Was wollen die Mitarbeiter?

Im Angesicht der Datenmenge ist es verständlich, dass Mitarbeiter sich für die Erledigung bestimmter Aufgaben eine Art Google wünschen. Mit einer derartigen Suchmaschine wollen sie genau und schnell die richtigen Antworten finden auf ihre jeweils gerade wichtigsten Fragen an die Daten und nicht etwa eine bemühte 42, wie jene von Deep Thought für Reisende durch die Datengalaxis [Ada79]. Nötig ist ein System, das verschiedene Datenbanken und Dokumente durchsucht, zusammengehörende Daten bündelt und dann genau die Ausschnitte ermittelt, die Mitarbeiter für die nächsten Arbeitsschritte benötigen. Was Google fertig bringt, kann doch nicht so schwer sein für ein Unternehmen, das Kraftwerke weltweit mit modernster Technologie erfolgreich ausstattet. Oder etwa doch? Um das zu klären, betrachten wir den folgenden Fall etwas genauer.

Das will ein Bauleiter

Ein Bauleiter auf der Baustelle will im Überblick wissen, welche Komponenten für die anstehenden Bauarbeiten benötigt werden und welche davon bereits auf die Baustelle geliefert wurden.

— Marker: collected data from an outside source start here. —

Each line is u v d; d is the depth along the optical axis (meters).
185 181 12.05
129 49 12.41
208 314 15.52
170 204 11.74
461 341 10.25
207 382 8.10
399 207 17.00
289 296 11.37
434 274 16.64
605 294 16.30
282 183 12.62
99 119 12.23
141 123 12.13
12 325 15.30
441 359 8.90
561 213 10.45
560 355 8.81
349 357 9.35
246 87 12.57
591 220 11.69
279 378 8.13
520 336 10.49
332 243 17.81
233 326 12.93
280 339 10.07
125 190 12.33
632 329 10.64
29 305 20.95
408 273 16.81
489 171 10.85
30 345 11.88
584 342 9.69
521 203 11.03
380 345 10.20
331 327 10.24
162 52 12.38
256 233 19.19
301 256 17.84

Althergebrachtes passt nicht auf moderne Baustellen

Dieser Fall ist stark vereinfacht. Dadurch aber ist er verständlich und gibt die Sicht frei auf das Problem, das wir in diesem Beitrag besprechen. Ein Bauleiter benötigt Daten aus verschiedenen Fachbereichen des Unternehmens, in diesem Fall:

  • Daten aus dem Engineering: „Welche technischen Komponenten benötige ich auf der Baustelle?“ und
  • Daten aus der Logistik: „Welche technischen Komponenten sind bereits auf der Baustelle?“

Andere Aufgaben brauchen andere Daten, die oft aus mehr als zwei Fachbereichen stammen. Wir bleiben bei dem vereinfachten Fall und betrachten zwei Ansätze zur Beantwortung der Fragen genauer. Zum einen kann der Bauleiter sich die Daten aus dem Backoffice holen. Das funktioniert gut mit definierten Prozessen, ist aber aufwendig und braucht mehr Zeit als nötig, besonders dann, wenn Baustelle und Backoffice in verschiedenen Zeitzonen liegen. Zum anderen kann der Bauleiter sich die Daten holen, indem er aus der Ferne direkt auf die Werkzeuge der Fachabteilungen zugreift, vorausgesetzt die Fachwerkzeuge (Datenquellen) unterstützen das im notwendigen Umfang. Naturgemäß unterscheiden sich aber mit den Fachaufgaben auch die Fachwerkzeuge. Ein Werkzeug aus einem anderen Fachbereich kann schnell wie ein Expertensystem erscheinen, das um wertvolle Daten herum technische Barrieren errichtet. Das erschwert die Arbeit des Bauleiters. Und dann gibt es ja auch mehr als eine Baustelle, mehr als einen Bauleiter und mehr als ein Backoffice. Es gibt bessere Ansätze.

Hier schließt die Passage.